> TASK BRIEF: The following data needs to be repeated exactly, with all images excluded.

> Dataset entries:
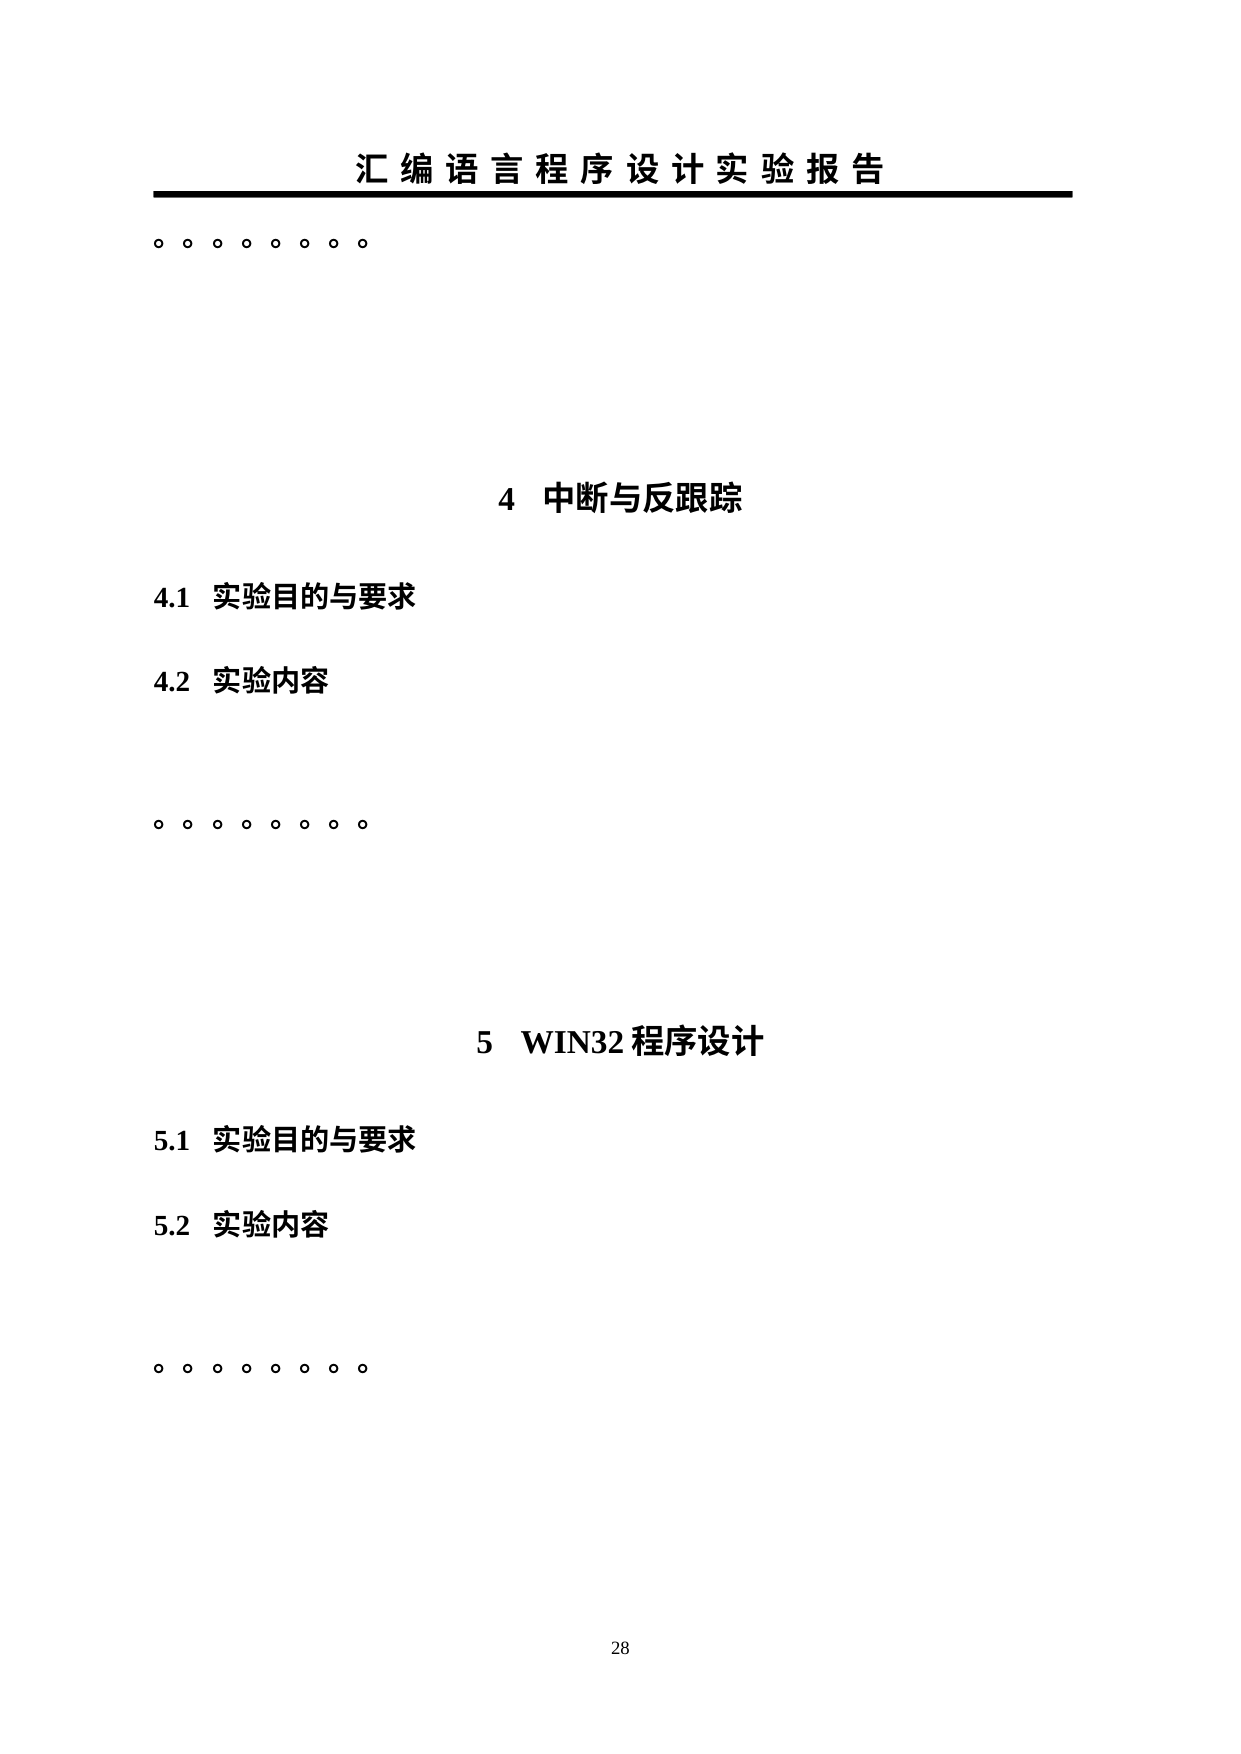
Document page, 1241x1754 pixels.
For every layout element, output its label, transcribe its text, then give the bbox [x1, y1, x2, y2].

subtitle 中断与反跟踪 [153, 472, 1087, 520]
subtitle 实验内容 [153, 657, 1087, 700]
subtitle 。。。。。。。。 [153, 213, 1087, 255]
subtitle WIN32程序设计 [153, 1015, 1087, 1063]
subtitle 实验内容 [153, 1201, 1087, 1243]
subtitle 实验目的与要求 [153, 1117, 1087, 1159]
subtitle 。。。。。。。。 [153, 793, 1087, 836]
subtitle 实验目的与要求 [153, 573, 1087, 615]
subtitle 。。。。。。。。 [153, 1337, 1087, 1379]
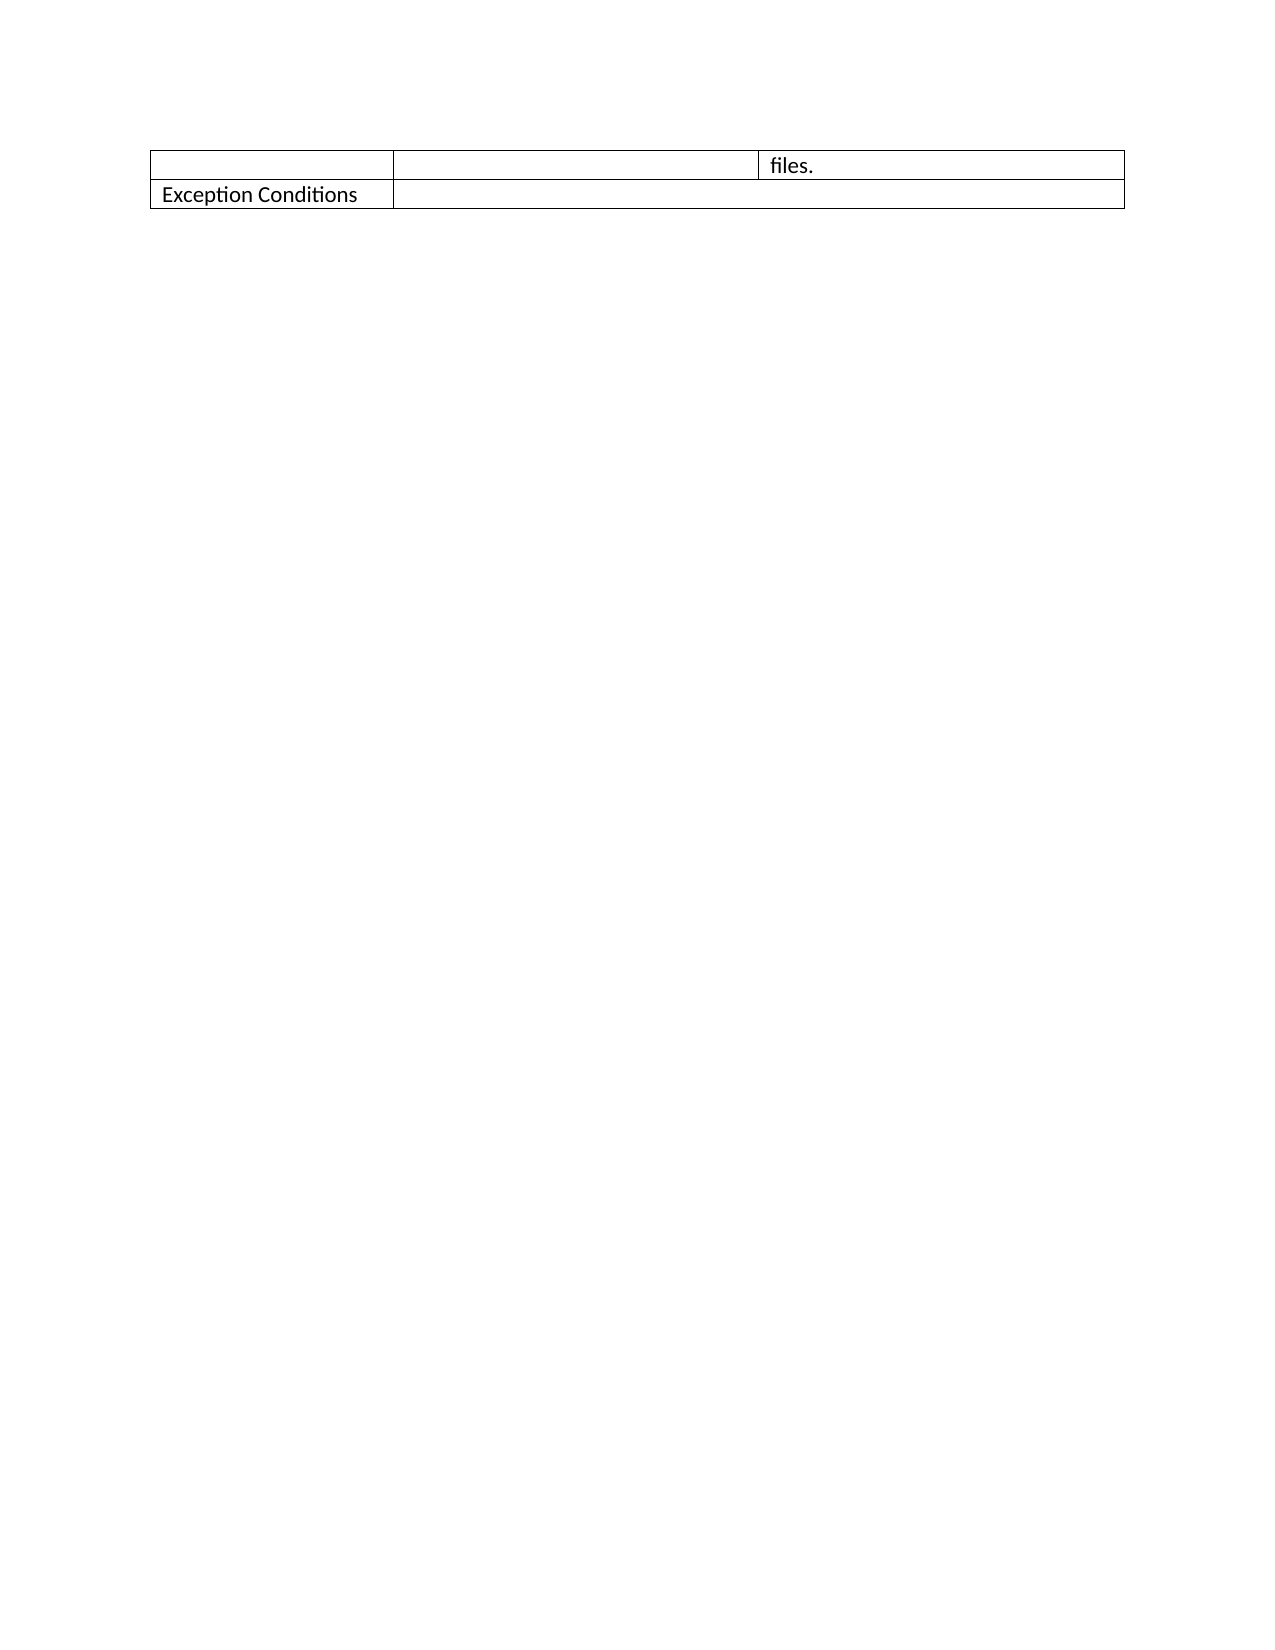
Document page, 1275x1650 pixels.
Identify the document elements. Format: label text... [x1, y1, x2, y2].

table_cell [394, 180, 1124, 208]
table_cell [394, 151, 758, 179]
table_cell Exception Conditions [151, 180, 393, 208]
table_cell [759, 151, 1124, 179]
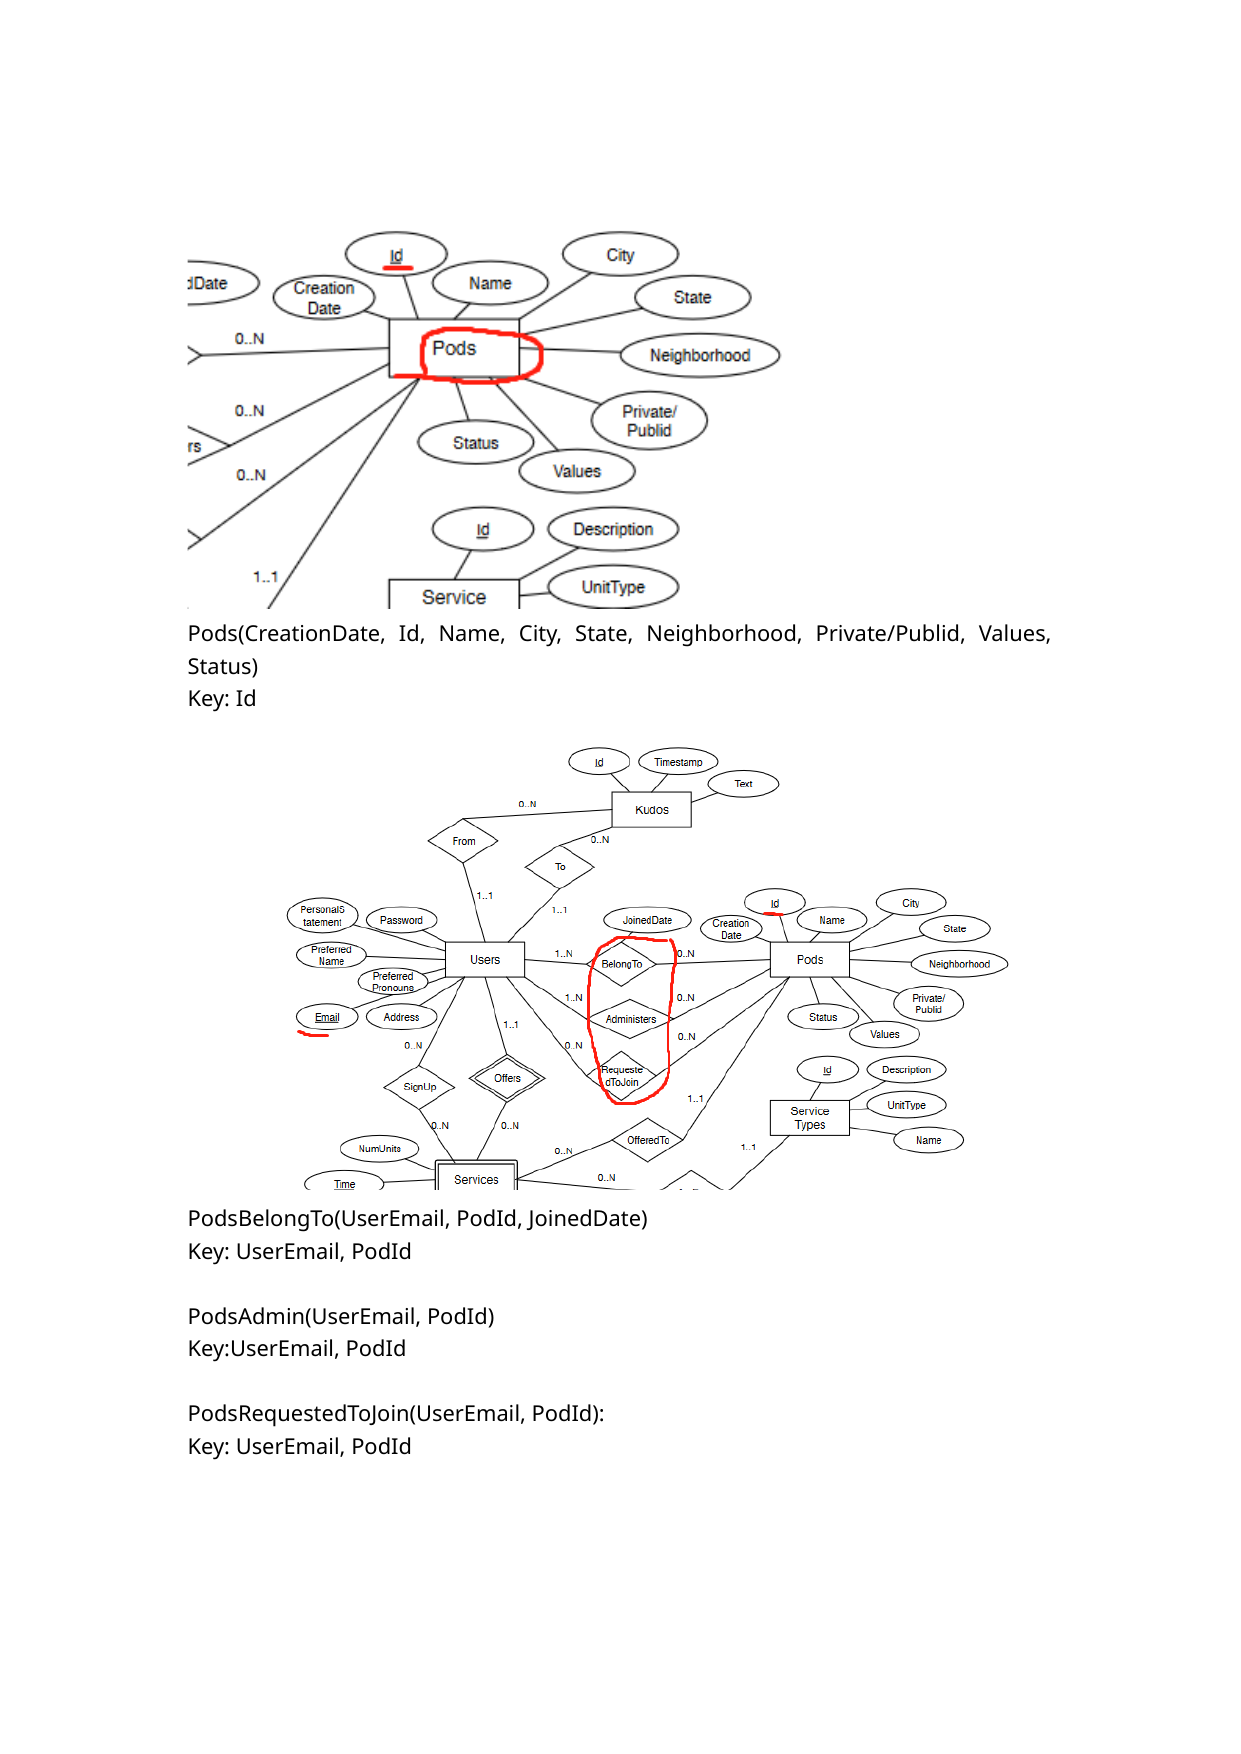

> TASK OUTPUT:
Document page, 1241x1754 pixels.
For every layout element, output its label, transcribe its text, then give the bbox [x1, y1, x2, y2].

subtitle 中断与反跟踪 [153, 472, 1087, 520]
subtitle 实验内容 [153, 657, 1087, 700]
subtitle 。。。。。。。。 [153, 213, 1087, 255]
subtitle WIN32程序设计 [153, 1015, 1087, 1063]
subtitle 实验内容 [153, 1201, 1087, 1243]
subtitle 实验目的与要求 [153, 1117, 1087, 1159]
subtitle 。。。。。。。。 [153, 793, 1087, 836]
subtitle 实验目的与要求 [153, 573, 1087, 615]
subtitle 。。。。。。。。 [153, 1337, 1087, 1379]
Document page, 1275x1650 pixels.
Identify the document elements. Format: label text... [x1, y1, x2, y2].

table_cell [394, 180, 1124, 208]
table_cell [394, 151, 758, 179]
table_cell Exception Conditions [151, 180, 393, 208]
table_cell [759, 151, 1124, 179]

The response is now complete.